Hitman, as a series, has had its ups and down, but 2016’s iteration of the game is one of the most excellent stealth games of all time. The sheer variety of ways that you can take out a target is incredible, the levels are rich and intensely detailed, and being spotted is just the right side of punishing. In Hitman you are supposed to be unseen, and the game gives you every opportunity to both do this and mess it up. As Agent 47, with the right disguise, you can be anyone, go anywhere. Nobody can hide from your deadly reach, and no situation can escalate to the point where you are anything but a stone cold killer. If you have ever wanted to kill someone with some spaghetti sauce, this is the game for you.
Commandos 2: Men of Courage
While many games have explored the horrors of World War 2, few games have done it in the style of Commandos 2: Men of Courage. A brutally tricky tactics game, you are always outnumbered, under-equipped, and at risk. Stealth is a must, being able to consider and plan moves steps put this game right up there with chess as something that will reward the forward thinking. You will once again be leading small teams of specialists to glory, or doom. With the ability to steal enemy uniforms, climb up poles and across cables, enter and exit buildings, and swim, there are plenty of tools here to work your way through the levels cleverly. An almost perfect blend of tactical action and stealth, this game is something everyone should experience.
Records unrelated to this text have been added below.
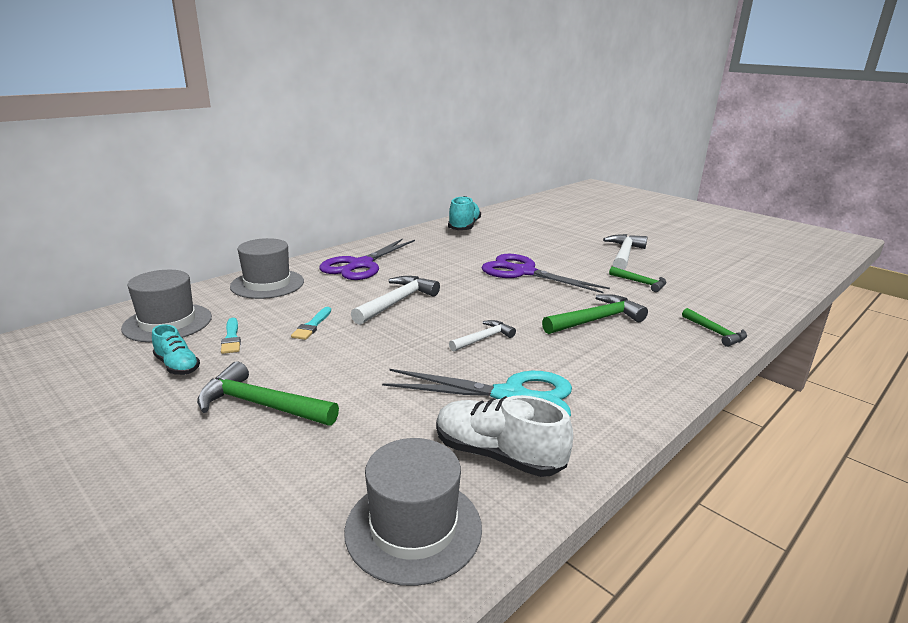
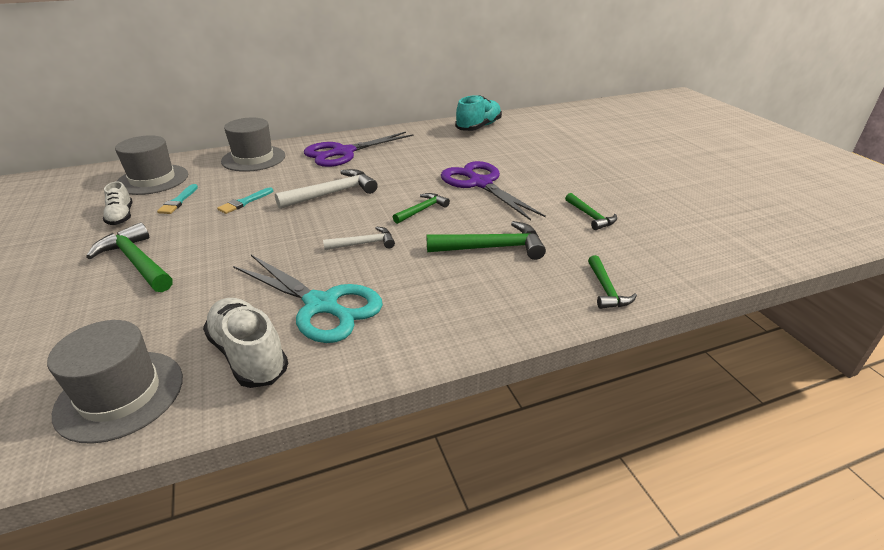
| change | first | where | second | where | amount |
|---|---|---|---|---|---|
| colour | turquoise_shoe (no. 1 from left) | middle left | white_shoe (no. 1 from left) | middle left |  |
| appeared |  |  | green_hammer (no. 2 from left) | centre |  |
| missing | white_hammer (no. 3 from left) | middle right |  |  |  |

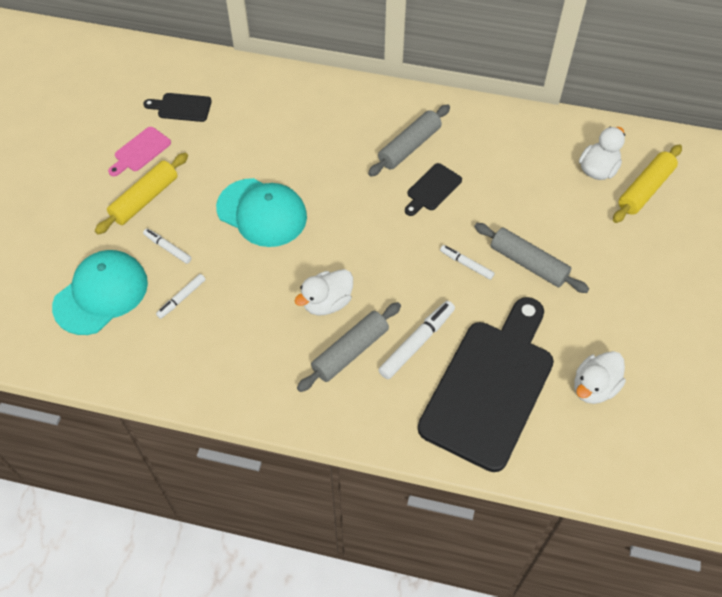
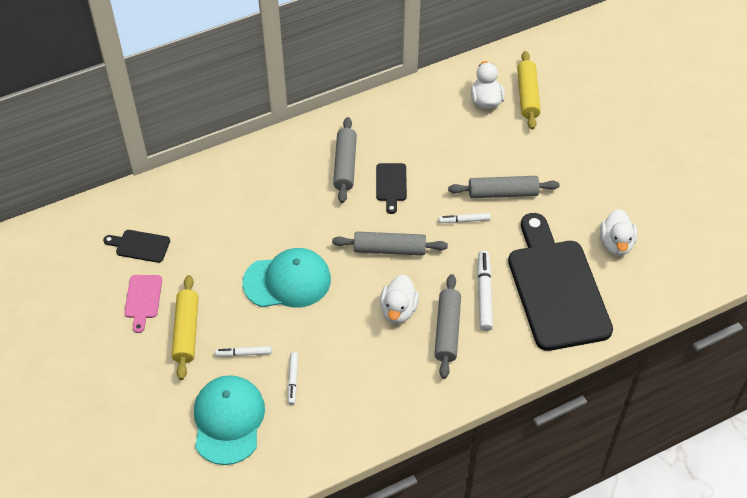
| change | first | where | second | where | amount |
|---|---|---|---|---|---|
| spun | black_cutting_board (no. 1 from left) | top left |  | middle left | 45 degrees clockwise |
| appeared |  |  | grey_rolling_pin (no. 2 from left) | centre |  |

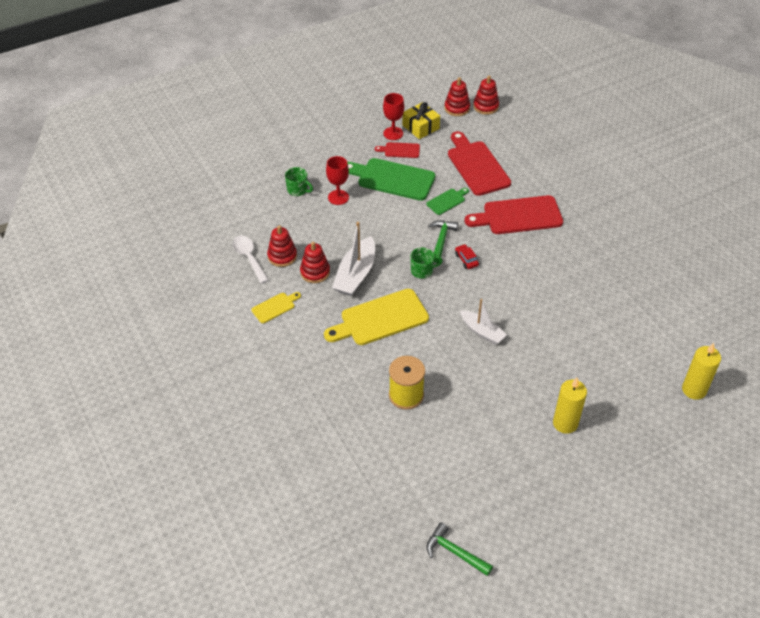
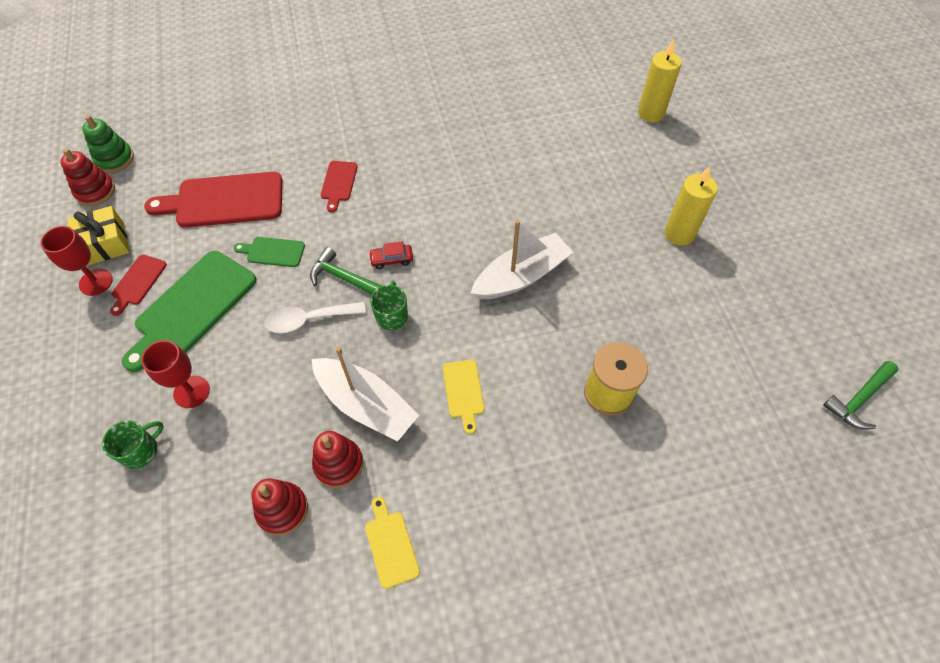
| change | first | where | second | where | amount |
|---|---|---|---|---|---|
| colour | red_stacking_toy (no. 4 from left) | top centre | green_stacking_toy | top left |  |
| spun | green_cutting_board (no. 2 from left) | top centre |  | middle left | 60 degrees counterclockwise |
| relocated | white_spoon | middle left |  | centre |  |
| size | red_cutting_board (no. 3 from left) | middle right |  | top centre | x0.50 |
| size | yellow_cutting_board (no. 2 from left) | centre |  | centre | x0.50 |
| size | white_boat (no. 2 from left) | centre |  | centre | x1.52 |

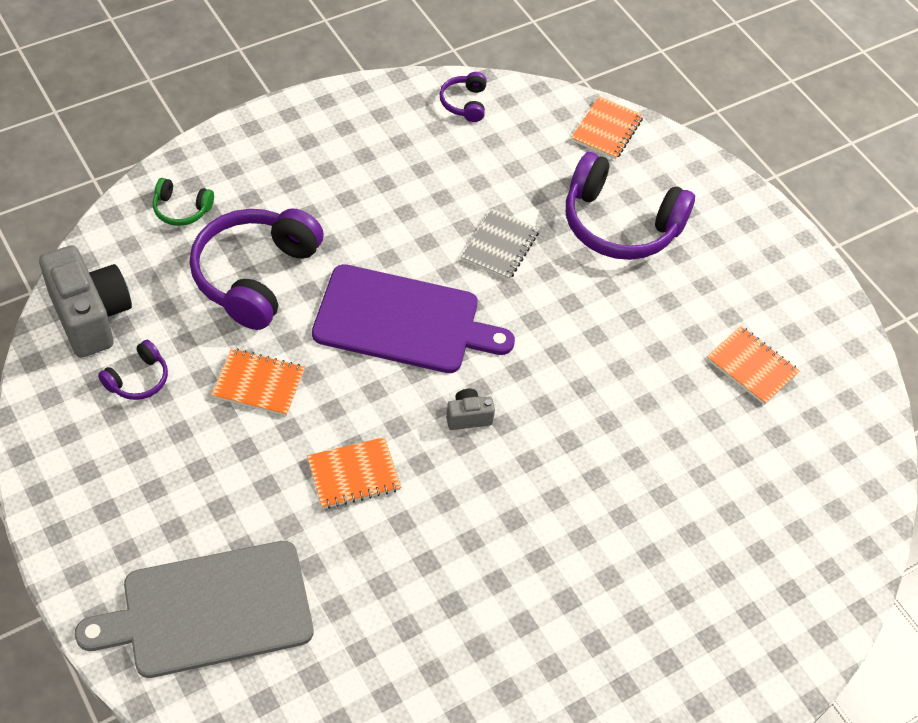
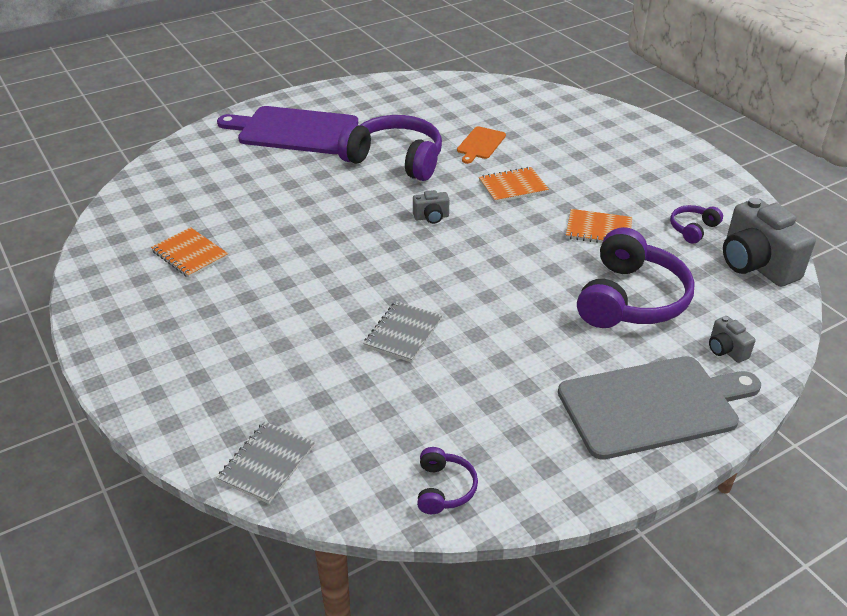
| change | first | where | second | where | amount |
|---|---|---|---|---|---|
| colour | orange_notebook (no. 3 from left) | top centre | grey_notebook (no. 1 from left) | bottom left |  |
| relocated | purple_cutting_board | centre |  | top centre |  |
| relocated | purple_headphones (no. 4 from left in the first image) | top right | purple_headphones (no. 1 from left) | top centre |  |
| appeared |  |  | orange_cutting_board | top centre |  |
| relocated | grey_cutting_board | bottom left |  | middle right |  |
| exchanged | green_headphones | top left | grey_camera (no. 2 from left) | middle right |  |

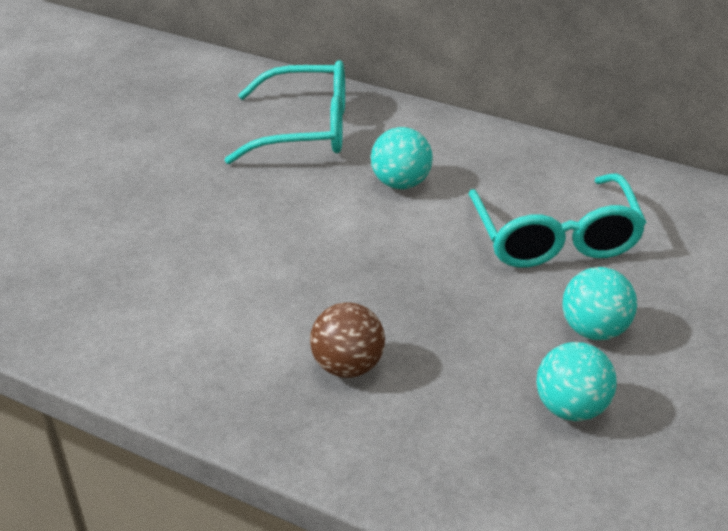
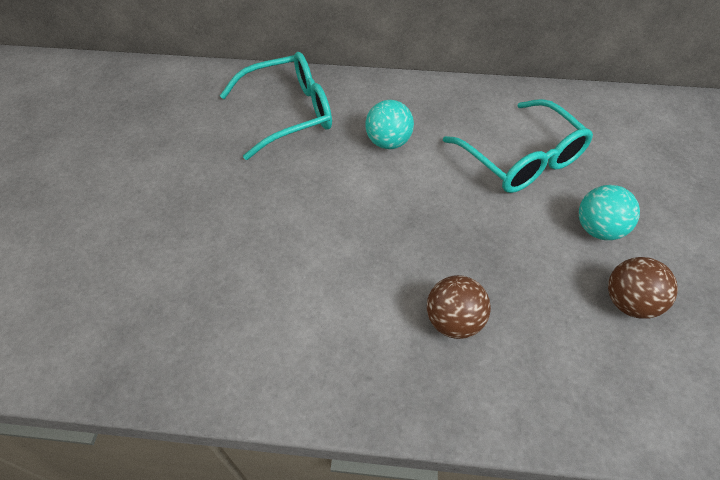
| change | first | where | second | where | amount |
|---|---|---|---|---|---|
| colour | turquoise_ball (no. 2 from left) | bottom right | brown_ball (no. 2 from left) | middle right |  |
The xenomorphs from the Alien series of movies are one of cinema’s most excellent monsters. Cold, calculated, and ultimately murderous, they are so terrifying because they perfectly counter all the ways that humans are weak with their strengths. Until Alien: Isolation arrived we never really had a game that thoroughly explored how terrifying they can be. You almost have zero chance of besting the alien beast in combat; your only option is to hide, run, sneak, and embrace that idea that you are the cheese at the end of a maze, and the rat is coming for you. With incredible visuals and atmosphere, a frightening power dynamic that skews in the favor or your enemy, and demanding gameplay that forces you to think quickly under intense pressure, this is a genuinely unique stealth game that embraces weakness far more than strength.
Batman: Arkham Asylum
The best of Rocksteady’s Batman series, it was also the first game I remember playing that allowed us to be the Batman. From punching faces to finding clues, we could do everything the World’s Greatest Detective could do. More than that, we could embrace the most fundamental factor of being Batman, hiding in the shadows, gaining information and formulating a plan, then carrying it out with surgical precision. While stealth is often used to indicate frailty, in Batman: Arkham Asylum it is instead used to make us feel powerful. We become the creature in the dark that others fear. The amount of fun that comes from stalking terrified henchmen around a room is enough to make you wonder how Bruce Wayne ever resisted the urge to go full-on psychopath.